ID,SMILES_0,SMILES_1,SMILES_2,STRUCTURE_FILE_0,STRUCTURE_FILE_1,STRUCTURE_FILE_2,comp_0,comp_1,comp_2,label,num_components

See the Using the MD Descriptors Panel section for more information.

Simulation protocols section

Specify options for the MD simulation.

Temperature text box

Specify the temperature to be used, in kelvin.

Pressure text box

Specify the pressure to be used, in bar.

Maximum system size text box

Specify the maximum number of atoms to pack into the amorphous simulation cell. This is treated as a target value, the actual number of atoms may be less than the specified value to maintain the specified number of molecules or ratio of molecules.

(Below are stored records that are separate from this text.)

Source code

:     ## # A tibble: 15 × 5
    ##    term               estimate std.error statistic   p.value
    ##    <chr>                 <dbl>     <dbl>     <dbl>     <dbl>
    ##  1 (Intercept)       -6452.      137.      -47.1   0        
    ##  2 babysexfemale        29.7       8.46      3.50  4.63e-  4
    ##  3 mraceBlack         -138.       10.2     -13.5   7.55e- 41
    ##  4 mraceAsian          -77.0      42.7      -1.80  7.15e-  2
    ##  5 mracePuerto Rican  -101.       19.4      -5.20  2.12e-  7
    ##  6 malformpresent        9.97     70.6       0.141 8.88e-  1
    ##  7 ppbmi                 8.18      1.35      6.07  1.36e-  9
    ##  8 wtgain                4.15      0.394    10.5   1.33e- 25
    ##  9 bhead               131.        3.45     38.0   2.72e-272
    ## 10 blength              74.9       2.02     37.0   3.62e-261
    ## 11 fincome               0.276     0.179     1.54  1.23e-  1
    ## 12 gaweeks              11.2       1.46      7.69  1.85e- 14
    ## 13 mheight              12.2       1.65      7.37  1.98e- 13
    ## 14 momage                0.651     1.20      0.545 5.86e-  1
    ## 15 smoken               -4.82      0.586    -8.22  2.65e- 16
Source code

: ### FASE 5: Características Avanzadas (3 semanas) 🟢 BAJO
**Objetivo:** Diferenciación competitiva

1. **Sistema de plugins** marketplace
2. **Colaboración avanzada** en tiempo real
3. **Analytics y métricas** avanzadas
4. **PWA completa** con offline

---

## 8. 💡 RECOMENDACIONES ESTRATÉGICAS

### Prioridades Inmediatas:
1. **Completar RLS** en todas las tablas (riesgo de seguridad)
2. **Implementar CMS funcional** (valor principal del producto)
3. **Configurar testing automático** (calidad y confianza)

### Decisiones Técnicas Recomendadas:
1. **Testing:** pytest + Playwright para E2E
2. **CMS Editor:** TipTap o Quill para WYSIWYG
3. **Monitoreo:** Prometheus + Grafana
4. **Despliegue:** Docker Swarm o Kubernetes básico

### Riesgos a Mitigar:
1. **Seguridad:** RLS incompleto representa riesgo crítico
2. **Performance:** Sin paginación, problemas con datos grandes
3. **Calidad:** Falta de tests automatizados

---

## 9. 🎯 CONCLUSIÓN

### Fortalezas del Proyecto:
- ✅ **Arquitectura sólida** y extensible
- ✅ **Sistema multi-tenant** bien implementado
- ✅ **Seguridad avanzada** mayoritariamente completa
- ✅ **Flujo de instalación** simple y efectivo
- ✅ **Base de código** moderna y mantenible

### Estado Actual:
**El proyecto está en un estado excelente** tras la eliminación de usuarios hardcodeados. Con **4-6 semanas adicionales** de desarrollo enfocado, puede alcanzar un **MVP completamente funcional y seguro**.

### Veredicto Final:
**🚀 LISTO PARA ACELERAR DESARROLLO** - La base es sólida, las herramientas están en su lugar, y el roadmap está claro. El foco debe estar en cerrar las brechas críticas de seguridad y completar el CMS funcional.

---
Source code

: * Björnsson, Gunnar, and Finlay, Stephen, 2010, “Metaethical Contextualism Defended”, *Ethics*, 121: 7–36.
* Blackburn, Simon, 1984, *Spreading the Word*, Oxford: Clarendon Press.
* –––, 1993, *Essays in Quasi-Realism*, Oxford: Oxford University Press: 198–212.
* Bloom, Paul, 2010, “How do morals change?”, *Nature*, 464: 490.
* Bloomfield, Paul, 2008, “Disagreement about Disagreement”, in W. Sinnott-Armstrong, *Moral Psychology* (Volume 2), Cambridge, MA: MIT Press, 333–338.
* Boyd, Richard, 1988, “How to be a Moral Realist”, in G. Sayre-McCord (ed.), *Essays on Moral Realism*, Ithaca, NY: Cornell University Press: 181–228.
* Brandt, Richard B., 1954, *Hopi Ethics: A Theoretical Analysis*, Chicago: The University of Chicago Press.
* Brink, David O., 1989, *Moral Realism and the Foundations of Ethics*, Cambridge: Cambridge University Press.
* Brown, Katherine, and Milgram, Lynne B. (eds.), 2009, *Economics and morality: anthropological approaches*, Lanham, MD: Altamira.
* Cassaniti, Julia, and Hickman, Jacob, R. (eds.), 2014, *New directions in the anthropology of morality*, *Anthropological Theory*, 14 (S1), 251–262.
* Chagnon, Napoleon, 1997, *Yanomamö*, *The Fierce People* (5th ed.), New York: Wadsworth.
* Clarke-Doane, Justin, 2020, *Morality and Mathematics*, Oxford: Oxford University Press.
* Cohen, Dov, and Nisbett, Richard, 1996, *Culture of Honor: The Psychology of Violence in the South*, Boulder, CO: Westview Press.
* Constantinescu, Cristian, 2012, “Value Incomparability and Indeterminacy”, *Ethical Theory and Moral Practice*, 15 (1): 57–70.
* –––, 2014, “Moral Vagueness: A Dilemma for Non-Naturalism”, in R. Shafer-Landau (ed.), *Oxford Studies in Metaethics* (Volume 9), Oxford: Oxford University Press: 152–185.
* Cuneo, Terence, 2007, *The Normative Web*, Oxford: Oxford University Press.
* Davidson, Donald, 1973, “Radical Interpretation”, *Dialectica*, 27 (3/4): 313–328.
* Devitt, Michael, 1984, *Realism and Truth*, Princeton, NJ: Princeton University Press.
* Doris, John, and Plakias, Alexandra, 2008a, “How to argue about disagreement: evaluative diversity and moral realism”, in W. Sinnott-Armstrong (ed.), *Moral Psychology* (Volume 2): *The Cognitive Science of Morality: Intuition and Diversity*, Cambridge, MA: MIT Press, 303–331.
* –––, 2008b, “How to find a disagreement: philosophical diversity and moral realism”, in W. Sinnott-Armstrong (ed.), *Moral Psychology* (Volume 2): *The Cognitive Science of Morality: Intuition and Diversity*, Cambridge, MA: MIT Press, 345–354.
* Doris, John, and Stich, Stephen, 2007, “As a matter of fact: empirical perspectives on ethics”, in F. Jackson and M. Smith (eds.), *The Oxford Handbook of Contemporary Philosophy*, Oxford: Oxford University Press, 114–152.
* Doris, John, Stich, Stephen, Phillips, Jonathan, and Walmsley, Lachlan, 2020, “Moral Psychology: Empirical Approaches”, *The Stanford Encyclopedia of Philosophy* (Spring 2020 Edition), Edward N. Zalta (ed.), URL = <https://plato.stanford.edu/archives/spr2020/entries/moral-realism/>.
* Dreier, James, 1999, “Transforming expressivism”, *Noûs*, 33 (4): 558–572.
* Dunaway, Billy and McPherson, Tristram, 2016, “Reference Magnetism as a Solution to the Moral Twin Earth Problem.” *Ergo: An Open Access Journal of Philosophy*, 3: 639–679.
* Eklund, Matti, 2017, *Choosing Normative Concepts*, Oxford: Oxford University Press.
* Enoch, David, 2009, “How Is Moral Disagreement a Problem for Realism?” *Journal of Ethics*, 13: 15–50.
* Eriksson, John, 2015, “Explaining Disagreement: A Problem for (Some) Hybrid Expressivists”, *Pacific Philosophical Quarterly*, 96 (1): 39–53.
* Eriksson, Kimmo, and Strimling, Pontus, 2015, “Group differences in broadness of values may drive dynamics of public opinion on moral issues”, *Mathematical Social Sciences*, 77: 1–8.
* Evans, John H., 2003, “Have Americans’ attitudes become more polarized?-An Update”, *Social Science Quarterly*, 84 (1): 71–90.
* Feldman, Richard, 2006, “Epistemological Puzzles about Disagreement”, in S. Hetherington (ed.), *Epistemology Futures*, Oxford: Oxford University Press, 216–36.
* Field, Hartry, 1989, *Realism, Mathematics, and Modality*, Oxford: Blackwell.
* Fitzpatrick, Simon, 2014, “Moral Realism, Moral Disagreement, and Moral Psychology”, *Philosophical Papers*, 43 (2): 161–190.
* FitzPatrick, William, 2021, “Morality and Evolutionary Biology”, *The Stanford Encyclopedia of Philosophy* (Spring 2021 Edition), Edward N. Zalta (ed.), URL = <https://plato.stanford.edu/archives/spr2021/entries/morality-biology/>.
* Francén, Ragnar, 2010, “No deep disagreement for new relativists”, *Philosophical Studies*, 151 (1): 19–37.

Save intermediate data option and menu

Select this option to save data from the Desmond MD simulations. By default it is not selected, as the simulation files can be large and are not needed for the generation of descriptors. The menu has two choices:

  • CMS files—save the CMS files from each of the Desmond simulations. These are the files that contain the structure and force field information.
  • CMS and trajectory—save the CMS files and the trajectories from each of the Desmond simulations. Note that trajectory files can be large and may take up a lot of disk space.
Job toolbar

Manage job submission and settings. See Job Toolbar for a description of this toolbar.

The Job Settings button opens the MD Descriptors - Job Settings Dialog Box, where you can make settings for running the job.

Status bar

Use the Reset button to reset the panel to its default settings and clear any data from the panel. If the panel has a Job toolbar, you can also reset the panel from the Settings button menu.

If you can submit a job from the panel, the status bar displays information about the current job settings and status for the panel. The settings include the job name, task name and task settings (if any), number of subjobs (if any) and the host name and job incorporation setting. The job status can include messages about job start, job completion and incorporation.

The status bar also contains the Help button , which opens an option menu with choices to open the help topic for the panel (Documentation), launch Maestro Assistant, or if available, choose from an option menu of Tutorials. If the panel is used by one or more tutorials, hover over the Tutorials option to display a list of tutorials. Choosing a tutorial opens the tutorial topic.